Print all the entries verbatim.

Stored items –
============================================================

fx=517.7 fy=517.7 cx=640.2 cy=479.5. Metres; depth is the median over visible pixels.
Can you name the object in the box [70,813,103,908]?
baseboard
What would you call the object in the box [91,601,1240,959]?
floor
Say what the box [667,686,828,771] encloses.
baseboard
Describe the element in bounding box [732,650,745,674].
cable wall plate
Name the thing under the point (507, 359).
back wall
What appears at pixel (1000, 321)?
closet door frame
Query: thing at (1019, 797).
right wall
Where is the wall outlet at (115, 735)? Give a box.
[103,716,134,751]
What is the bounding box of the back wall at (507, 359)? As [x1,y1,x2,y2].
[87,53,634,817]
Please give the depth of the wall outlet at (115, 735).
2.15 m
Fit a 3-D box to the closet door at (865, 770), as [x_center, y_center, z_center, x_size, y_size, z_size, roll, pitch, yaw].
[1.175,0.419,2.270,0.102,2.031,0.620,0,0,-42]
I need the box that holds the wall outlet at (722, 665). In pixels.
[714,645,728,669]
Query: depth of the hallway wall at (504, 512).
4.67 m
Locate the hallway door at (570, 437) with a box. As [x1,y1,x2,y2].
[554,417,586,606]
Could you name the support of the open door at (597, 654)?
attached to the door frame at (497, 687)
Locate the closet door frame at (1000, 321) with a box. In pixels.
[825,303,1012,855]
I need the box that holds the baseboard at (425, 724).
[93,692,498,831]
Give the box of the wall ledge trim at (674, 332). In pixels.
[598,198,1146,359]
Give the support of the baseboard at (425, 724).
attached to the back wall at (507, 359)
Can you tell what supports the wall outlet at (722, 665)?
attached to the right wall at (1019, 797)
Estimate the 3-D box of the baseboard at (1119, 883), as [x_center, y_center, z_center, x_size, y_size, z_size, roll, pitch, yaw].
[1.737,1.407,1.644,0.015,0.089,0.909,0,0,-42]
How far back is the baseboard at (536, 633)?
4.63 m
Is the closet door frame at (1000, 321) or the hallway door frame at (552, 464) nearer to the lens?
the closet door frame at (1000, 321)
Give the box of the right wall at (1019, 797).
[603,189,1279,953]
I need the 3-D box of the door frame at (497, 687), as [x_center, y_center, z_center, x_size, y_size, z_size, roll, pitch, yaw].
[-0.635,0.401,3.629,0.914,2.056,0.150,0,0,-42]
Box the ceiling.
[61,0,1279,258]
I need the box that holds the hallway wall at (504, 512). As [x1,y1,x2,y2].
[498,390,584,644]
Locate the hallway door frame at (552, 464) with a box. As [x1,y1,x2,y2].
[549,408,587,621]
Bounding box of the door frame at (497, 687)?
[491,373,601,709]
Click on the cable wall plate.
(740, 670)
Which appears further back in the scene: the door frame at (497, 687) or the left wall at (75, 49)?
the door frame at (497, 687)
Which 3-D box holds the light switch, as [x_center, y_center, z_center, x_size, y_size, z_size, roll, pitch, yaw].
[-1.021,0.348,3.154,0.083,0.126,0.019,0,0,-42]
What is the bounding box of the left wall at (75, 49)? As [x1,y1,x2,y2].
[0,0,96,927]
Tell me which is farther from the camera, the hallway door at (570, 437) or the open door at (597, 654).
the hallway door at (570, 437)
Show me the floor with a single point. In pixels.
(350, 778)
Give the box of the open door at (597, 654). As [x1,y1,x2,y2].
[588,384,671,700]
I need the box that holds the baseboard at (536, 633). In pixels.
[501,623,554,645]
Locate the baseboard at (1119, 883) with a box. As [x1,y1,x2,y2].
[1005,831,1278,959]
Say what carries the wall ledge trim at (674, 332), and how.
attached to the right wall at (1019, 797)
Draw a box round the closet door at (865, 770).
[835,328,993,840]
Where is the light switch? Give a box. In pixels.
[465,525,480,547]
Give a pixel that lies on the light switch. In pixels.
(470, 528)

============================================================

Solved exercise –
fx=517.7 fy=517.7 cx=640.2 cy=479.5. Metres; depth is the median over visible pixels.
Can you name the object in the box [70,813,103,908]?
baseboard
What would you call the object in the box [91,601,1240,959]?
floor
Say what the box [667,686,828,771] encloses.
baseboard
Describe the element in bounding box [732,650,745,674].
cable wall plate
Name the thing under the point (507, 359).
back wall
What appears at pixel (1000, 321)?
closet door frame
Query: thing at (1019, 797).
right wall
Where is the wall outlet at (115, 735)? Give a box.
[103,716,134,751]
What is the bounding box of the back wall at (507, 359)? As [x1,y1,x2,y2].
[87,53,634,817]
Please give the depth of the wall outlet at (115, 735).
2.15 m
Fit a 3-D box to the closet door at (865, 770), as [x_center, y_center, z_center, x_size, y_size, z_size, roll, pitch, yaw].
[1.175,0.419,2.270,0.102,2.031,0.620,0,0,-42]
I need the box that holds the wall outlet at (722, 665). In pixels.
[714,645,728,669]
Query: depth of the hallway wall at (504, 512).
4.67 m
Locate the hallway door at (570, 437) with a box. As [x1,y1,x2,y2].
[554,417,586,606]
Could you name the support of the open door at (597, 654)?
attached to the door frame at (497, 687)
Locate the closet door frame at (1000, 321) with a box. In pixels.
[825,303,1012,855]
I need the box that holds the baseboard at (425, 724).
[93,692,498,831]
Give the box of the wall ledge trim at (674, 332). In pixels.
[598,198,1146,359]
Give the support of the baseboard at (425, 724).
attached to the back wall at (507, 359)
Can you tell what supports the wall outlet at (722, 665)?
attached to the right wall at (1019, 797)
Estimate the 3-D box of the baseboard at (1119, 883), as [x_center, y_center, z_center, x_size, y_size, z_size, roll, pitch, yaw].
[1.737,1.407,1.644,0.015,0.089,0.909,0,0,-42]
How far back is the baseboard at (536, 633)?
4.63 m
Is the closet door frame at (1000, 321) or the hallway door frame at (552, 464) nearer to the lens?
the closet door frame at (1000, 321)
Give the box of the right wall at (1019, 797).
[603,189,1279,953]
I need the 3-D box of the door frame at (497, 687), as [x_center, y_center, z_center, x_size, y_size, z_size, roll, pitch, yaw].
[-0.635,0.401,3.629,0.914,2.056,0.150,0,0,-42]
Box the ceiling.
[61,0,1279,258]
I need the box that holds the hallway wall at (504, 512). As [x1,y1,x2,y2].
[498,390,584,644]
Locate the hallway door frame at (552, 464) with a box. As [x1,y1,x2,y2].
[549,408,587,621]
Bounding box of the door frame at (497, 687)?
[491,373,601,709]
Click on the cable wall plate.
(740, 670)
Which appears further back in the scene: the door frame at (497, 687) or the left wall at (75, 49)?
the door frame at (497, 687)
Which 3-D box holds the light switch, as [x_center, y_center, z_center, x_size, y_size, z_size, roll, pitch, yaw].
[-1.021,0.348,3.154,0.083,0.126,0.019,0,0,-42]
What is the bounding box of the left wall at (75, 49)? As [x1,y1,x2,y2].
[0,0,96,927]
Tell me which is farther from the camera, the hallway door at (570, 437) or the open door at (597, 654).
the hallway door at (570, 437)
Show me the floor with a single point. In pixels.
(350, 778)
Give the box of the open door at (597, 654). As [x1,y1,x2,y2].
[588,384,671,700]
I need the box that holds the baseboard at (536, 633). In pixels.
[501,623,554,645]
Locate the baseboard at (1119, 883) with a box. As [x1,y1,x2,y2].
[1005,831,1278,959]
Say what carries the wall ledge trim at (674, 332), and how.
attached to the right wall at (1019, 797)
Draw a box round the closet door at (865, 770).
[835,328,993,840]
Where is the light switch? Give a box. In pixels.
[465,525,480,547]
Give a pixel that lies on the light switch. In pixels.
(470, 528)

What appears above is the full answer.